Task
Every line in the data below has to be repeated exactly; no picture belongs in the result.

[Collected data]
......

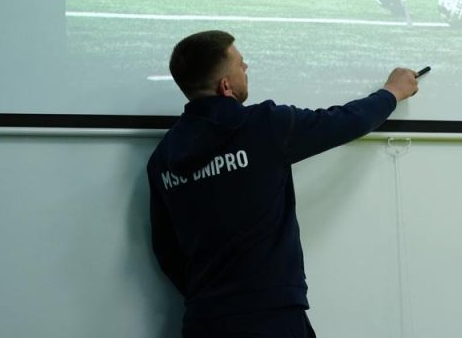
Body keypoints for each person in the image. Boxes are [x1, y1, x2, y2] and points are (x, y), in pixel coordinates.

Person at [146, 30, 419, 337]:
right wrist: (392, 92)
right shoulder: (263, 126)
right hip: (269, 317)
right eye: (239, 63)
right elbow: (344, 121)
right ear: (225, 86)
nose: (245, 67)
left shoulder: (162, 159)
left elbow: (165, 250)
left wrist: (210, 296)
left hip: (204, 319)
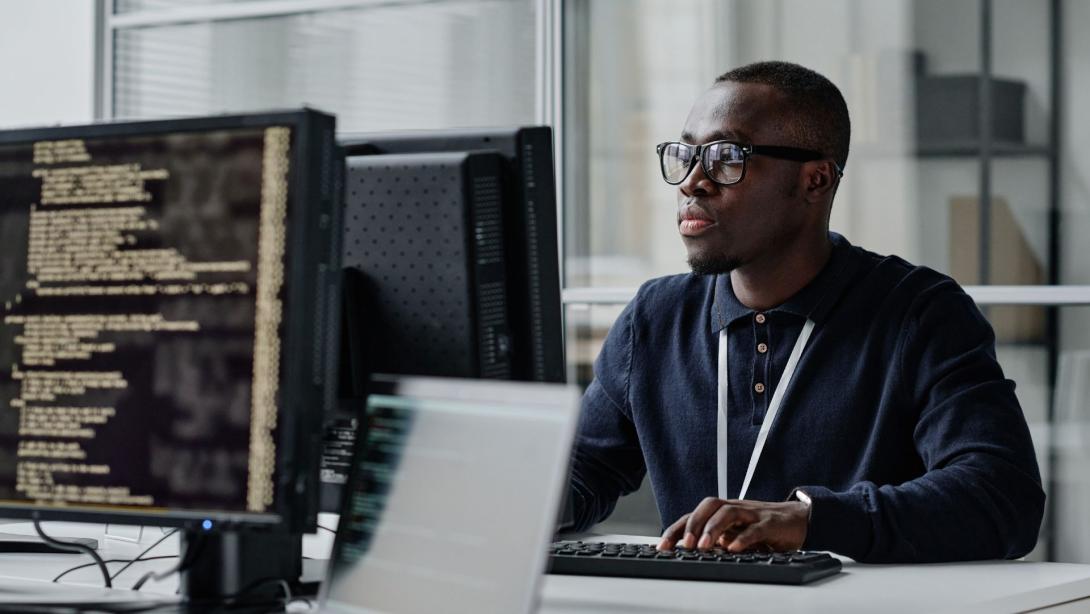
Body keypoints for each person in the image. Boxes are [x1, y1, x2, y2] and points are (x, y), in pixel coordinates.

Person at [566, 60, 1044, 564]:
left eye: (727, 157)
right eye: (686, 154)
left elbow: (1002, 497)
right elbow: (581, 474)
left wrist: (811, 520)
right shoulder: (655, 318)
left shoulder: (918, 313)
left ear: (816, 181)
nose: (692, 181)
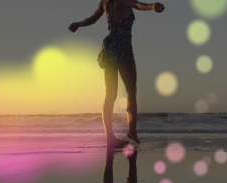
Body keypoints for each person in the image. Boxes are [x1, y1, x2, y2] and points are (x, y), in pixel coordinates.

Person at [68, 0, 165, 148]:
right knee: (131, 91)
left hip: (109, 46)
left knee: (110, 94)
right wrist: (152, 6)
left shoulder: (105, 1)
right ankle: (131, 131)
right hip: (123, 46)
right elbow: (138, 5)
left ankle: (110, 137)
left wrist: (78, 24)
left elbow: (93, 18)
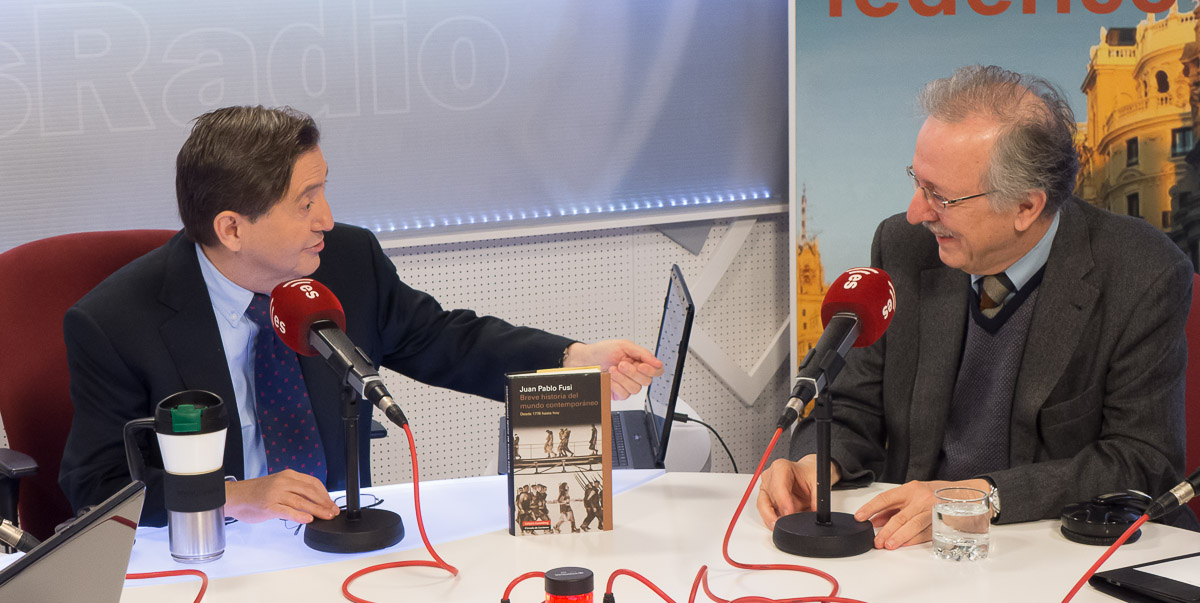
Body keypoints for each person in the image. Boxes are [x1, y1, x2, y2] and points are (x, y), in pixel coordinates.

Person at [59, 105, 664, 528]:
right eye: (305, 203)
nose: (326, 218)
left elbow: (443, 338)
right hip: (212, 556)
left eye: (323, 190)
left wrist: (571, 358)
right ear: (232, 229)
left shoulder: (346, 261)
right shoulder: (115, 324)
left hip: (338, 543)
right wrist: (235, 496)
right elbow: (96, 489)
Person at [757, 65, 1195, 549]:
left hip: (1050, 547)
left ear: (1026, 207)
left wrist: (978, 498)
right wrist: (818, 462)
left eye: (941, 197)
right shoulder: (905, 246)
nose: (916, 212)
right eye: (917, 181)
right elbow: (852, 405)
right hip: (908, 547)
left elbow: (1142, 460)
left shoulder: (1142, 272)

......

Written response
Body keypoints for each person in the image. Boxes are [x1, y1, x2, y2] and points are (x, y), in pixel coordinates.

Person at [146, 30, 419, 337]:
right wrist: (392, 92)
right shoulder: (263, 126)
right hip: (269, 317)
right eye: (239, 63)
right elbow: (344, 121)
right ear: (225, 86)
nose: (245, 67)
left shoulder: (162, 159)
left elbow: (165, 250)
left wrist: (210, 296)
left hip: (204, 319)
Body keypoints for each person in the image. Boxes are [x1, y1, x2, y2] and points are (x, y), in pixel coordinates.

Person at [566, 60, 1044, 564]:
left eye: (727, 157)
right eye: (686, 154)
left elbow: (1002, 497)
right elbow: (581, 474)
left wrist: (811, 520)
right shoulder: (655, 318)
left shoulder: (918, 313)
left ear: (816, 181)
nose: (692, 181)
Body keypoints for each person in the image. Boxes are [x1, y1, x2, y2] and points are (x, y), in pixel coordinates.

Person at [68, 0, 165, 148]:
right knee: (131, 91)
left hip: (109, 46)
left knee: (110, 94)
right wrist: (152, 6)
left shoulder: (105, 1)
right ankle: (131, 131)
right hip: (123, 46)
right elbow: (138, 5)
left ankle: (110, 137)
left wrist: (78, 24)
left elbow: (93, 18)
Body keypoints for each person in the image. Boxes are [x1, y1, x2, y2] and points are (x, y), in pixel coordinates.

Person at [59, 105, 664, 528]:
right eye: (305, 203)
nose: (326, 218)
left elbow: (443, 338)
right hip: (212, 556)
left eye: (323, 190)
left wrist: (571, 358)
right ear: (232, 229)
left shoulder: (346, 261)
right shoulder: (115, 324)
left hip: (338, 543)
right wrist: (235, 496)
right elbow: (96, 489)
Person at [757, 65, 1195, 549]:
left hip: (1050, 547)
left ear: (1026, 207)
left wrist: (978, 498)
right wrist: (818, 462)
left eye: (941, 197)
right shoulder: (905, 246)
nose: (916, 212)
right eye: (917, 181)
right elbow: (852, 405)
right hip: (908, 547)
left elbow: (1142, 460)
left shoulder: (1142, 272)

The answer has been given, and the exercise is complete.